◆ READING TEXT ◆
--- START ---

Setting up multithreading#
In all the configurations we have used so far, every Mofka provider, the
network progress loop, and every RPC handler share the same default
Argobots execution stream (__primary__). That means RPCs serialize
behind progress and behind one another — a bottleneck that becomes visible
as soon as multiple producers or consumers hit a single server, or when
chunk writes are slow enough to stall the handler that’s currently running.
The simplest way to relieve this pressure is to ask Margo to spawn extra
Argobots resources for you. Two shortcut fields in the margo
section of the Bedrock configuration do exactly that:
"margo": {
"use_progress_thread": true,
"rpc_thread_count": 4
}
use_progress_threadmoves Mercury’s progress loop to its own dedicated execution stream, so polling no longer competes with RPC handlers.rpc_thread_countcreates an__rpc__pool and N execution streams pulling from it; every RPC handler is then dispatched into that pool. With four ES, up to four RPCs can run truly concurrently.

--- END ---

◆ WRITTEN EXERCISE ◆
Print the portion of the multithreading text that begins at the words "The simplest way" and stops after "run truly concurrently.". The rows after this point have no connection to the multithreading text.

◆ DATA LINES ◆

--- START ---

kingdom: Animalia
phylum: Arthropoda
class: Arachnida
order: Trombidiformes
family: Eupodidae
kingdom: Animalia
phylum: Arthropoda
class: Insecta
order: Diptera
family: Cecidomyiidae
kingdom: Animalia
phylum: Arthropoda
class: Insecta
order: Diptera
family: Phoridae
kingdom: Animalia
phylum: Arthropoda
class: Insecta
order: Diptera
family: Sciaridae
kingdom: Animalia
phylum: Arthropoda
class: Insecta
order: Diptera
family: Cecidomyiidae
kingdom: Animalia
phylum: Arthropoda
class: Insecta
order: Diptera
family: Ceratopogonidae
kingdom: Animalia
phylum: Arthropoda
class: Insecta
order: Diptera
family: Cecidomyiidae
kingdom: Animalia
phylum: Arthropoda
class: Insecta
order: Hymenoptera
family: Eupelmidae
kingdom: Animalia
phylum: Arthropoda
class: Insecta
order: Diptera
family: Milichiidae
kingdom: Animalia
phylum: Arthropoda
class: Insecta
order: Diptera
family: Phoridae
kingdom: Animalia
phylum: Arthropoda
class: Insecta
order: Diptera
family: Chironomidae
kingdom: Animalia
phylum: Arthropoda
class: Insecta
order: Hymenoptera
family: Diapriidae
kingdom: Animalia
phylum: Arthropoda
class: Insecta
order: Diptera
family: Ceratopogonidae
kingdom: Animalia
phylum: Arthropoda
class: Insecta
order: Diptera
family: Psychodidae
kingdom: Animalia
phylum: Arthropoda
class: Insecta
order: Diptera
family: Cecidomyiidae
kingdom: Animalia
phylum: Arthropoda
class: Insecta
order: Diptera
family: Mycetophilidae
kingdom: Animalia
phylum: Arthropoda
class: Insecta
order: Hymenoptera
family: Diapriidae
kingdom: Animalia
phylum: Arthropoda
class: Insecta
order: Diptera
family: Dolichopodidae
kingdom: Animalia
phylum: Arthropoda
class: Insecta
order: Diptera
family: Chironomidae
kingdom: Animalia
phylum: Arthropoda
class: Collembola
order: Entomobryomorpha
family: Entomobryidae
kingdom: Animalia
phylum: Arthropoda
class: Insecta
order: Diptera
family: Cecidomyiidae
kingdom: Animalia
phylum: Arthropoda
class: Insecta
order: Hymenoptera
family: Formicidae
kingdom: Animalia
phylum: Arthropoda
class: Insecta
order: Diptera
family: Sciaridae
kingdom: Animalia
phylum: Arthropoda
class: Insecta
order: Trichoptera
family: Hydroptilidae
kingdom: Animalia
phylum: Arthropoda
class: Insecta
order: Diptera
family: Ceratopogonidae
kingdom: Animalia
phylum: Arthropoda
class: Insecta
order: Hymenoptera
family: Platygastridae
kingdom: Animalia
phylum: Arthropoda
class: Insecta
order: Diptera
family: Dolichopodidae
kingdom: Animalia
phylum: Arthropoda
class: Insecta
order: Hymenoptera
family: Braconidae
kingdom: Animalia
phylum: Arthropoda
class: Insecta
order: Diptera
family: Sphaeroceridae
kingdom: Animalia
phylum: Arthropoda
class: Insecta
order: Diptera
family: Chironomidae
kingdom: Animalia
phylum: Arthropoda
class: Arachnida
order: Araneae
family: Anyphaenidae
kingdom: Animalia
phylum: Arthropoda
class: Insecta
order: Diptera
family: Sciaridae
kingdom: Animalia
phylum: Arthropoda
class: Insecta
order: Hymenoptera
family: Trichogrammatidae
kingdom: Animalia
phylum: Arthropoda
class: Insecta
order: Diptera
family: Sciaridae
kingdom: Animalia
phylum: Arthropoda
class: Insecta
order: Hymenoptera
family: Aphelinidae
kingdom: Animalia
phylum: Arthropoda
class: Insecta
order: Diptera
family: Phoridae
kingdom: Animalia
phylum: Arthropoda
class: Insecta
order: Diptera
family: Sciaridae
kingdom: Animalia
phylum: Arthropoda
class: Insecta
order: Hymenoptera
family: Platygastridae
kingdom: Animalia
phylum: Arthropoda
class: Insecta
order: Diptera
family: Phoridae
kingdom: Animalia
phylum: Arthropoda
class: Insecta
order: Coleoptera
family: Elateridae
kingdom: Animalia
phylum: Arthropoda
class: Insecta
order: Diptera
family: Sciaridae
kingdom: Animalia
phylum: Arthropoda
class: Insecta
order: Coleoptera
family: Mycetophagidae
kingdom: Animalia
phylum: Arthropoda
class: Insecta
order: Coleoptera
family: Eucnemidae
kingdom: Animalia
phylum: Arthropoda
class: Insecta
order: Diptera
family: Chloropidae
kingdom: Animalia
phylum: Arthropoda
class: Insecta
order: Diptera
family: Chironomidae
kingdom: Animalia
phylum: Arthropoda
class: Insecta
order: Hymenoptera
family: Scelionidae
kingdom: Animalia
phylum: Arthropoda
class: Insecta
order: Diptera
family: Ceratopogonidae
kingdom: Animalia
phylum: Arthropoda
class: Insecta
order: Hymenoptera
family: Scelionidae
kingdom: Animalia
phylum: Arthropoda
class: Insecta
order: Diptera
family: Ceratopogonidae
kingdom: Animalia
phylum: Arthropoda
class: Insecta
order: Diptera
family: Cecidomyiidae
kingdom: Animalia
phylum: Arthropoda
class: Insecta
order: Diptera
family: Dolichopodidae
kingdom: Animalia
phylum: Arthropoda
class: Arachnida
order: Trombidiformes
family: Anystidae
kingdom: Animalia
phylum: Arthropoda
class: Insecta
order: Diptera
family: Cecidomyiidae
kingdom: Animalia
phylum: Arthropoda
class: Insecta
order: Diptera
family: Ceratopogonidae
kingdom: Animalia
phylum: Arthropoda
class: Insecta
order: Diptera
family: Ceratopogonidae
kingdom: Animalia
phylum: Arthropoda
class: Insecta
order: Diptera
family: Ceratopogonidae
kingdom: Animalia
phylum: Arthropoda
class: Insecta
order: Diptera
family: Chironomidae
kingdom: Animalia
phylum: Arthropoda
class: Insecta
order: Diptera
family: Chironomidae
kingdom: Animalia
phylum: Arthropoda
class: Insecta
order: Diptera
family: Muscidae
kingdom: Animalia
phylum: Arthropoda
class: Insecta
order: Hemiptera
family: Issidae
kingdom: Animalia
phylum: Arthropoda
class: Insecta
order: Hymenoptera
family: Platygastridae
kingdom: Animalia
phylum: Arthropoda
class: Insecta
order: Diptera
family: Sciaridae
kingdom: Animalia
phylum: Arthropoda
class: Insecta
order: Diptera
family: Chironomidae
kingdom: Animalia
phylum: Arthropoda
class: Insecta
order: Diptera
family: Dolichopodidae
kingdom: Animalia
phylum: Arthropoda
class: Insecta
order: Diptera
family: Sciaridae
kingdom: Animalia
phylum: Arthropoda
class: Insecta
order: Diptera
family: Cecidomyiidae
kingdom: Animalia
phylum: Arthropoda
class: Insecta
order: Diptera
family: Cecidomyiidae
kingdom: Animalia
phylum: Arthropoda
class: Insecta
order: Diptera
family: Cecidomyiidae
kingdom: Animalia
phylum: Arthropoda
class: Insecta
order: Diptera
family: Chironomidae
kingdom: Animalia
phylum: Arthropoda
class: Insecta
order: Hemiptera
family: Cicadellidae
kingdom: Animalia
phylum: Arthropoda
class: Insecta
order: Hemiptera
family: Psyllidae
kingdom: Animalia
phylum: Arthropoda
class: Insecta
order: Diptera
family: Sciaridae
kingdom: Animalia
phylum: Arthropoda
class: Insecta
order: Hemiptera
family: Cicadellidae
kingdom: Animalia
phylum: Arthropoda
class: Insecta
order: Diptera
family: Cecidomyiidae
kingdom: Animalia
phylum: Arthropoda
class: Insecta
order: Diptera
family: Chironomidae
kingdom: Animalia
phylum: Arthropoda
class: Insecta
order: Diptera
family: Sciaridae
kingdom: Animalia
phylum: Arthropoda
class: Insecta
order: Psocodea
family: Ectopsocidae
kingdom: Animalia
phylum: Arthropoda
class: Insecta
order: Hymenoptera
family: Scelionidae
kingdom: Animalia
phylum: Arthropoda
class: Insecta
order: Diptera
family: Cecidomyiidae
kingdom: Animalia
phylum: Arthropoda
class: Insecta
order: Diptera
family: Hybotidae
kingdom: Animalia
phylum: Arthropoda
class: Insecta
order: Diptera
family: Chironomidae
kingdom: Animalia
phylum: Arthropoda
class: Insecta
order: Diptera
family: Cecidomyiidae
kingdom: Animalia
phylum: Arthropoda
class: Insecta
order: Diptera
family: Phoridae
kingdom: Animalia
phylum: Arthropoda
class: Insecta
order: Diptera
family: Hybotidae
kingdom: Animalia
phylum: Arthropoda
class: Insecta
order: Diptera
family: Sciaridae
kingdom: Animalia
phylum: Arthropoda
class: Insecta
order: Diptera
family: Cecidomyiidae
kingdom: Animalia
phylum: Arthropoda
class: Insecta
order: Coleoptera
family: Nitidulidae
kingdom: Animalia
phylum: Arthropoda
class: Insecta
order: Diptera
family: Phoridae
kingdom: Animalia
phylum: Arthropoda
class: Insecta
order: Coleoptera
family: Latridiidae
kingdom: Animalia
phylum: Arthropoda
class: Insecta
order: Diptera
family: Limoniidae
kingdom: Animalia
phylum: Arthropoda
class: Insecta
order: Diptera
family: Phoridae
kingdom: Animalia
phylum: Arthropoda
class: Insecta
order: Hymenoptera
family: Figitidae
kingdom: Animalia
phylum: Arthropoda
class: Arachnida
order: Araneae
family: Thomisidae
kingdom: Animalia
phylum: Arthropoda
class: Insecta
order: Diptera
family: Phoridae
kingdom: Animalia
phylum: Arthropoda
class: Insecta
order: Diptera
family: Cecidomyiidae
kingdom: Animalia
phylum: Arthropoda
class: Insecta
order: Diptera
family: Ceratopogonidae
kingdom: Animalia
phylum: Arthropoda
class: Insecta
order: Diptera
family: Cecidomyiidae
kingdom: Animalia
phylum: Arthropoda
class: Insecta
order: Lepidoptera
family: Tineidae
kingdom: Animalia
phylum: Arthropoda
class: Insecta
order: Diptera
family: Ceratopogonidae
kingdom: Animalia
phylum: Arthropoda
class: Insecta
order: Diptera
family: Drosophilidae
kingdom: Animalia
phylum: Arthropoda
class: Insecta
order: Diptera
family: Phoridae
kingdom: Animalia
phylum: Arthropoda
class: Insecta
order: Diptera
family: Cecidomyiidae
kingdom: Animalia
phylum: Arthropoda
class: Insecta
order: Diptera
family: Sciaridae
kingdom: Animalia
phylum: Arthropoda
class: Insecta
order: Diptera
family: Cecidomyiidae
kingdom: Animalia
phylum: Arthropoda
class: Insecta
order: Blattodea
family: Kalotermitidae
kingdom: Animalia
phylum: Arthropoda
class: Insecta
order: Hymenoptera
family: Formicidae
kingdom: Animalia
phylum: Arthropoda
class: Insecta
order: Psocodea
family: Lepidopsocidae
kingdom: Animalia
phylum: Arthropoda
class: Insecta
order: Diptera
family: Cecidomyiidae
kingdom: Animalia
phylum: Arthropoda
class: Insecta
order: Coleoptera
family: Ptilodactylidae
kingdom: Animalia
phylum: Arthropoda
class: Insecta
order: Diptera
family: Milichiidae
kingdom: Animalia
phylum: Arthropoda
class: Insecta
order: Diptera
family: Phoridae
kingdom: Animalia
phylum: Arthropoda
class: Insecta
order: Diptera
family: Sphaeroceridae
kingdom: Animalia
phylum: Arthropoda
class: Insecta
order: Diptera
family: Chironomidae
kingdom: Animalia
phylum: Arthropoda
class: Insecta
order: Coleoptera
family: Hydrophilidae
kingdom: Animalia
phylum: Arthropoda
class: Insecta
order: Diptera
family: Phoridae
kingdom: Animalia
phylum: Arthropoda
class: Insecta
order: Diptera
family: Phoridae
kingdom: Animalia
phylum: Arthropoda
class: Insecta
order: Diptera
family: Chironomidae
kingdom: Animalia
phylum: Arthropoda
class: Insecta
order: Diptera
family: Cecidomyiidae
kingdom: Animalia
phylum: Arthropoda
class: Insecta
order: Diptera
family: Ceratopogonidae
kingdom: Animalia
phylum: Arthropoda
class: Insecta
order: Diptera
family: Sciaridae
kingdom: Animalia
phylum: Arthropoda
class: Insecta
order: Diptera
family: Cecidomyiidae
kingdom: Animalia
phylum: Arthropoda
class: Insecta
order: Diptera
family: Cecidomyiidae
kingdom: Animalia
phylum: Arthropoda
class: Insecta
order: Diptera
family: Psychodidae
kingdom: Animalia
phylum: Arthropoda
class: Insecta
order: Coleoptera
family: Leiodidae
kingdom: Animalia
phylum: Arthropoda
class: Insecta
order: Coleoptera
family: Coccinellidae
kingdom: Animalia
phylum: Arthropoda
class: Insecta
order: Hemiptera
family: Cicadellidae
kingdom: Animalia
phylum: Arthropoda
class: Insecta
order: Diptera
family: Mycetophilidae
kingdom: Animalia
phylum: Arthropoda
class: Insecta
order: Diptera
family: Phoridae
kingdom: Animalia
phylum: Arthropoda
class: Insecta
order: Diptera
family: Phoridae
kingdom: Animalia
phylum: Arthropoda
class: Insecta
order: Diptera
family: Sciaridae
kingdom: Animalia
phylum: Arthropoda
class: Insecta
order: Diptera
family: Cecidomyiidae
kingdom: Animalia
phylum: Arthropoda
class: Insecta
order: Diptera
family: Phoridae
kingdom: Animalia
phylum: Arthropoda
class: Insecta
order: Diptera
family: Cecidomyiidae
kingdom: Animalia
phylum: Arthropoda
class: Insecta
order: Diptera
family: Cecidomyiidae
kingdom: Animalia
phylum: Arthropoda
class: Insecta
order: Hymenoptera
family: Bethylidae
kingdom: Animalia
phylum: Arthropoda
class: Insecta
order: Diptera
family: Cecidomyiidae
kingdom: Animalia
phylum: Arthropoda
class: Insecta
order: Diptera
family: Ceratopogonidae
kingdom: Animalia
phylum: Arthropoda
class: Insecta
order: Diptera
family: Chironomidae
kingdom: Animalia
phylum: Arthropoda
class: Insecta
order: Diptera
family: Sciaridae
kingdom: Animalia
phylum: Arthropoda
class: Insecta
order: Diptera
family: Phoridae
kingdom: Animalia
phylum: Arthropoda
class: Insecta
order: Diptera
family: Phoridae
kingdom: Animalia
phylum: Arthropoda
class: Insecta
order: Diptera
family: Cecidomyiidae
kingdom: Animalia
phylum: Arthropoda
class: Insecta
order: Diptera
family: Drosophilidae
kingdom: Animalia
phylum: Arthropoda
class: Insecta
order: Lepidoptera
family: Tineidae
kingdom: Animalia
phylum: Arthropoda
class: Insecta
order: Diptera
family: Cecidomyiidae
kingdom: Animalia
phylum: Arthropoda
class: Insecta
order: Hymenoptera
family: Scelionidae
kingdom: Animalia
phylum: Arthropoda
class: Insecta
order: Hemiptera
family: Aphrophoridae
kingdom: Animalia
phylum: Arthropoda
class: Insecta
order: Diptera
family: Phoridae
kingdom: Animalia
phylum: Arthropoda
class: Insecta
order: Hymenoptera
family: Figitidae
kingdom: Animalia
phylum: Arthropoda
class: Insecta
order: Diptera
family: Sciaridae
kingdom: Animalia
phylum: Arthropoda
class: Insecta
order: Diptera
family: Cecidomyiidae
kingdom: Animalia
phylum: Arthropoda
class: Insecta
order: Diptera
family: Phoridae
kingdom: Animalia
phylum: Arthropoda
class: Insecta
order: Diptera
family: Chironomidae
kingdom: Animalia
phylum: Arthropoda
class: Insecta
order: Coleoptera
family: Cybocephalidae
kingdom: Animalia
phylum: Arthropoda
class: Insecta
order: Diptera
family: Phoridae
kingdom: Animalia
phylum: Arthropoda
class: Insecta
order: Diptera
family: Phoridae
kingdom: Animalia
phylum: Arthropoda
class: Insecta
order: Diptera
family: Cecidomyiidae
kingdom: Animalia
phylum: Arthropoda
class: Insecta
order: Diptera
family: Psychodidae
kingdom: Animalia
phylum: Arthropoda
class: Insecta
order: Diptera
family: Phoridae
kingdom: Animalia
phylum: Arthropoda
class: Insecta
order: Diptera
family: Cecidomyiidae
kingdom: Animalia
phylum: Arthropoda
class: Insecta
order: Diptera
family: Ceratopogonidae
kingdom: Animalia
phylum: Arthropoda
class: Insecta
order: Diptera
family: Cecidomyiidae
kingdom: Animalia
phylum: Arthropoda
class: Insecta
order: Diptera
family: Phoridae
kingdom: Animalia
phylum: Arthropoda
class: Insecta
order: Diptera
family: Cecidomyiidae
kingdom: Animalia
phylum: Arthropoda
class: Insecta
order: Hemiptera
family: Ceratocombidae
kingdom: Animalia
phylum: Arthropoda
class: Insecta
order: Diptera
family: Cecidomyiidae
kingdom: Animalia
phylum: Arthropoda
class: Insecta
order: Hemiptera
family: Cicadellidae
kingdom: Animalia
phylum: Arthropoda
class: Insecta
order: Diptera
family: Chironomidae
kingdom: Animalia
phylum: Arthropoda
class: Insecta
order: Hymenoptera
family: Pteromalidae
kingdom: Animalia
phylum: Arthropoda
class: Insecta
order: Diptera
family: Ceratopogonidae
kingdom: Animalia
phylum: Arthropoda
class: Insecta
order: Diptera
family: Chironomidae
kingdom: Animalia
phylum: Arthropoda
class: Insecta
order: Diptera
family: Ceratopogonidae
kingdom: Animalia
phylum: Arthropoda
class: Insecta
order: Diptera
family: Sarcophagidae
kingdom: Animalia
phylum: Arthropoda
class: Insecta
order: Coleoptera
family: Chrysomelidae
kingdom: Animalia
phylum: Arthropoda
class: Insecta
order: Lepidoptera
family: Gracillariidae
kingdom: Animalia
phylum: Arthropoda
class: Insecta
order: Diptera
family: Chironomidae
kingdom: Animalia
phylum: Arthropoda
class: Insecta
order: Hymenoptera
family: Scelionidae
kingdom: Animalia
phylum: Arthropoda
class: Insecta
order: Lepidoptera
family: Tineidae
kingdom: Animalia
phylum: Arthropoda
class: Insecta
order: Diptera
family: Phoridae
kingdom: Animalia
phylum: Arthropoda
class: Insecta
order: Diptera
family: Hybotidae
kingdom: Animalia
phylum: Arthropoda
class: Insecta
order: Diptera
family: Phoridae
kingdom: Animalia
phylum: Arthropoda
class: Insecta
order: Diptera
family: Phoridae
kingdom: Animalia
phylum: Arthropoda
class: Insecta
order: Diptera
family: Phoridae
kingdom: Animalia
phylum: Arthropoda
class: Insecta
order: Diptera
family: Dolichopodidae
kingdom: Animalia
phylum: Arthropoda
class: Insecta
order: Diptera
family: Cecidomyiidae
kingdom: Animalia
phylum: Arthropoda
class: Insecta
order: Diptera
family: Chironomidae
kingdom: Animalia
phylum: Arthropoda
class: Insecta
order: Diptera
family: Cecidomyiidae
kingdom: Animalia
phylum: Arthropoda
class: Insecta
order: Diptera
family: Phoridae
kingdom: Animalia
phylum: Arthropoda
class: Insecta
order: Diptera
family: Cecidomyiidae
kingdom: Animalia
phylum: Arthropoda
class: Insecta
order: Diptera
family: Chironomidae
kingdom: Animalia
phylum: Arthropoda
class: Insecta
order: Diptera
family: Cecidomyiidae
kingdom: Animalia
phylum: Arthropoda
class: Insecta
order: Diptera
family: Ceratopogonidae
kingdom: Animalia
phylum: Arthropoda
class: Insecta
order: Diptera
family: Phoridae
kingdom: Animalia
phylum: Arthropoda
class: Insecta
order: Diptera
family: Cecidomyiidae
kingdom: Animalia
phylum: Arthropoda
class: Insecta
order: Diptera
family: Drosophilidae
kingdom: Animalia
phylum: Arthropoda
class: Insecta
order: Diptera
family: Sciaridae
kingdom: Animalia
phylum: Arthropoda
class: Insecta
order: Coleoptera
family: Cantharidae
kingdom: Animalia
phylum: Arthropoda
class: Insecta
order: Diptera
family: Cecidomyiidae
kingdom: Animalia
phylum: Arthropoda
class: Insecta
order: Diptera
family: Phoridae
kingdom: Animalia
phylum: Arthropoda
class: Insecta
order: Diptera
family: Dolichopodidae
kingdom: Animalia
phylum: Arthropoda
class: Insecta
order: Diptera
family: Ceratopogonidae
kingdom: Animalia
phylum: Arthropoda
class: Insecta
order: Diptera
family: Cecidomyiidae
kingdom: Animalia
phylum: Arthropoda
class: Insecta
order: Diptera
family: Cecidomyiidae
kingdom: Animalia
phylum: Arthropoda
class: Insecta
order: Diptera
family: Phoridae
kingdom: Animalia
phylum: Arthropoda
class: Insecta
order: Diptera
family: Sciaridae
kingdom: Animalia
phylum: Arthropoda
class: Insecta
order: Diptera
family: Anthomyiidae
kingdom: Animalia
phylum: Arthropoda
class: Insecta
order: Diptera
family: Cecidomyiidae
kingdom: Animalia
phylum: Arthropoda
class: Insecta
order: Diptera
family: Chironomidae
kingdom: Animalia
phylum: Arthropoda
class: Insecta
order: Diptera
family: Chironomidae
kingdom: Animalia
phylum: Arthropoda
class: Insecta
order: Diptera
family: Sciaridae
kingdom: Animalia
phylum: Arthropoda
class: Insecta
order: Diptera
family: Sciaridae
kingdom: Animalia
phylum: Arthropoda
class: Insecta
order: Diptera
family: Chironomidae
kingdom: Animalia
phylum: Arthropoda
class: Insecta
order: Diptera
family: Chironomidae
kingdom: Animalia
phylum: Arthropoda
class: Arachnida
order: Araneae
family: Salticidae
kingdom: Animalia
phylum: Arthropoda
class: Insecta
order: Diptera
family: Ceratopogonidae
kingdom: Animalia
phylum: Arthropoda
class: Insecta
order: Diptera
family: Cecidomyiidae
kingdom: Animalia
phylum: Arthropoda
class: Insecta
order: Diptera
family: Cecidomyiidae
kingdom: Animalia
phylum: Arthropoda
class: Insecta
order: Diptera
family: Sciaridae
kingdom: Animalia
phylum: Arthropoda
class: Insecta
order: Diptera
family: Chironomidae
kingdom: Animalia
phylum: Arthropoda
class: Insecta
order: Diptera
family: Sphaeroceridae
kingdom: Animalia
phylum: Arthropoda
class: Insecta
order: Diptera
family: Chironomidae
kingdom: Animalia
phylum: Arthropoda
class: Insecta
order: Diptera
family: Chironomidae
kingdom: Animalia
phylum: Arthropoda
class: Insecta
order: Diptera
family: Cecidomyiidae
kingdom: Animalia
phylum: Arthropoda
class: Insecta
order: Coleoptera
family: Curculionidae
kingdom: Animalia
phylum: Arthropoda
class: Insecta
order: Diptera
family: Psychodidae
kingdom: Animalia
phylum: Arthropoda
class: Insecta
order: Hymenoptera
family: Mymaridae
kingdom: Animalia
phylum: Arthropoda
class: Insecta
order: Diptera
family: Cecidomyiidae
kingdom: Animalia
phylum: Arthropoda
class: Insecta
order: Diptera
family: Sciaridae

--- END ---

◆ WRITTEN SOLUTION ◆
The simplest way to relieve this pressure is to ask Margo to spawn extra
Argobots resources for you. Two shortcut fields in the margo
section of the Bedrock configuration do exactly that:
"margo": {
"use_progress_thread": true,
"rpc_thread_count": 4
}
use_progress_threadmoves Mercury’s progress loop to its own dedicated execution stream, so polling no longer competes with RPC handlers.rpc_thread_countcreates an__rpc__pool and N execution streams pulling from it; every RPC handler is then dispatched into that pool. With four ES, up to four RPCs can run truly concurrently.